A bill passed by the Tennessee legislature late last night banning abortion as early as six weeks of pregnancy was challenged in court today by the Center for Reproductive Rights, the American Civil Liberties Union, Planned Parenthood Federation of America, and the ACLU of Tennessee. The bill also prevents patients from obtaining an abortion depending on their reason for seeking the procedure, including the potential for a Down syndrome diagnosis or the sex or race of the fetus. These types of “reason bans” insinuate that pregnant people cannot be trusted to make their own medical decisions, and do nothing to address racism, sexism, ableism, or the serious health disparities faced by marginalized communities.
If Governor Bill Lee signs the bill into law, it will take effect instantly. The emergency lawsuit being filed today asks the court to block the bill immediately.
As the bill was being debated into the early hours of the morning, police officers kept the public out of the Capitol building and arrested some protestors. The passage of these abortion bans come just two months after Governor Lee attempted to ban abortion procedures during the COVID-19 pandemic by labelling abortion care as non-essential, despite opposition from leading national medical groups. That attempt was blocked in court in April after a lawsuit was filed by the same organizations filing today’s case.

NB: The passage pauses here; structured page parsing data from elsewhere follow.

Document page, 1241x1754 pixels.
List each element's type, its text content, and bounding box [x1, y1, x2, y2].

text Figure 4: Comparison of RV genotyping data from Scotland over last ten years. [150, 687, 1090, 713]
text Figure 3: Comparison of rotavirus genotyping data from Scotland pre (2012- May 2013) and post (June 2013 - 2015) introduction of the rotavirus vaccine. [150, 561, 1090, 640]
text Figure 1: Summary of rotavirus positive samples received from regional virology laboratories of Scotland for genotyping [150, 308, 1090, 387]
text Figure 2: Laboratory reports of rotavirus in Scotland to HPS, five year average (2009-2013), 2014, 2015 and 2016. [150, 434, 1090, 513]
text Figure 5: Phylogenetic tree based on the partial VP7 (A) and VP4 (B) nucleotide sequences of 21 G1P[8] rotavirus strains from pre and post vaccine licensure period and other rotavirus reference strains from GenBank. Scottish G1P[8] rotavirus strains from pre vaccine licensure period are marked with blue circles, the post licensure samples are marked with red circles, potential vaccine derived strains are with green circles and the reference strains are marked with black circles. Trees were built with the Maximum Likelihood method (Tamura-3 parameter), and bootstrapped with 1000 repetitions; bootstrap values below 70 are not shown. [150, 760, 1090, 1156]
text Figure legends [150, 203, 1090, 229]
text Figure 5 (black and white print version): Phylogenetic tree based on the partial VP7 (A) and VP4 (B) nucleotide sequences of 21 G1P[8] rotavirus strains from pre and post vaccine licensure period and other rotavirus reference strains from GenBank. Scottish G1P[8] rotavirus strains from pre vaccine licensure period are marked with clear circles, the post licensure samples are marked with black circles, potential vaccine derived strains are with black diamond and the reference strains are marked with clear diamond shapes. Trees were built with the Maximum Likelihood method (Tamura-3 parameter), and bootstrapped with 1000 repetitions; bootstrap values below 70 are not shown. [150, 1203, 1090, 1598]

“For the second time in two months, Tennessee politicians have tried to ban abortion,” said Nancy Northup, President and CEO of the Center for Reproductive Rights. “First, they tried and failed to exploit the pandemic as an excuse to cut off abortion access. Now, they have given up the smokescreen and are unashamedly banning abortion outright. Courts have blocked every such similar ban in other states and Tennessee’s will meet the same fate. Tennessee should be addressing the health care needs of its people, not taking their rights away.”
“It is always shameful — not to mention blatantly unconstitutional — when politicians attempt to take away a pregnant person’s right to make the decision that is best for themselves and their family,” said Anjali Dalal, senior staff attorney with the ACLU Reproductive Freedom Project. “But to pass an abortion ban, which disproportionately harms Black and Brown people, when those communities are already suffering under the dual pandemics of COVID-19 and police violence, just proves that these politicians are more interested in furthering an anti-abortion agenda than serving their constituents. The ability to get an abortion must not depend on where you live or how much money you make.”
“Enough is enough. It is abhorrent that Gov. Lee and politicians in Tennessee are exploiting the fear and uncertainty of a global pandemic to push their cruel anti-abortion agenda,” said Alexis McGill Johnson, acting president and CEO, Planned Parenthood Federation of America. “This opportunistic attack on our reproductive rights, passed in the middle of the night under the cover of darkness, will disproportionately impact Black Tennesseans due to systemic oppression and concerted efforts to stifle their most basic rights and freedoms. We won’t stand for this, and we are going to do everything possible to fight back against this extremely harmful law.”
Last year alone, 25 abortion bans were enacted in 12 states, including: Alabama; Arkansas; Georgia; Indiana; Kentucky; Louisiana; Mississippi; Missouri; North Dakota; Ohio; Tennessee; and Utah. Due to litigation filed by the Center, the ACLU, Planned Parenthood, and other organizations, none of those bans are in effect, and abortion remains legal in all 50 states. Leading medical associations oppose abortion bans, including the American College for Obstetricians and Gynecologists (ACOG). In 2019, ACOG stated, “Politicians must seek to improve access to care, not restrict it... health care decisions should be made jointly only by patients and their trusted health care professionals, not by politicians."
Tennessee has several other abortion restrictions on the books, including a ban on the use of telehealth for medication abortion; a mandatory 48-hour waiting period (which includes a requirement that forces patients to delay their care to make an additional, medically unnecessary trip to the clinic to receive state-mandated information); limits on when state and public insurance can cover abortion services; and a requirement that minors obtain parental consent. The Center and Planned Parenthood are litigating another case in the state challenging the 48-hour waiting period.
The case was filed by the Center for Reproductive Rights, Planned Parenthood Federation of America, the American Civil Liberties Union, and the ACLU of Tennessee on behalf of the Memphis Center for Reproductive Health, Planned Parenthood Tennessee and North Mississippi, Knoxville Center for Reproductive Health, carafem, and two abortion providers in Tennessee.